-- Structured page parsing data --

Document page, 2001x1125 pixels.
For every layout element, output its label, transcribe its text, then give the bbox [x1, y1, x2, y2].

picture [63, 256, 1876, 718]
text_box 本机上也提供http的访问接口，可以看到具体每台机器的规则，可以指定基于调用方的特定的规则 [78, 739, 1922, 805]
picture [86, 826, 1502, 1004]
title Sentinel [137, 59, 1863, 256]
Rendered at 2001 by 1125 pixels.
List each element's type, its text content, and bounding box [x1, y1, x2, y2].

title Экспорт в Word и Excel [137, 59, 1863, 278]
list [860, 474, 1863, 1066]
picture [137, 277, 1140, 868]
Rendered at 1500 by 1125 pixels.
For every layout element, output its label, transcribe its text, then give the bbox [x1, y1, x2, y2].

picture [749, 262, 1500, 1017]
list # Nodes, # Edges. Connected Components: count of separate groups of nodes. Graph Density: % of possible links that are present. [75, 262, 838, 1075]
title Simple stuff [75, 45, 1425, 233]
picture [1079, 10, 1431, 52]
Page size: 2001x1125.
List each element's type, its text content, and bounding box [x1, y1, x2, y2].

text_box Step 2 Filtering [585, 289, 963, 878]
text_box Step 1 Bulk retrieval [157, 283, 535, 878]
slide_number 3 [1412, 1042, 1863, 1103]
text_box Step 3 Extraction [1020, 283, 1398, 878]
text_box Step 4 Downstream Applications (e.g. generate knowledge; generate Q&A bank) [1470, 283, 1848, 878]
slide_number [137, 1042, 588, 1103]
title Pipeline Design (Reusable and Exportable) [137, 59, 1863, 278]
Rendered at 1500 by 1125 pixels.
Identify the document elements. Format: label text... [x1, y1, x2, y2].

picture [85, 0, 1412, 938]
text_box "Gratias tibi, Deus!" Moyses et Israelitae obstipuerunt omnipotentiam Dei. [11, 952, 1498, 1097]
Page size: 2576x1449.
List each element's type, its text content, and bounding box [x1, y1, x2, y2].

-- Exercise details --
Set down, unchanged, the line that contains "Page size: 2576x1449." together with every later line in the records, through the last one.

-- Answer space --
Page size: 2576x1449.
List each element's type, its text content, and bounding box [x1, y1, x2, y2].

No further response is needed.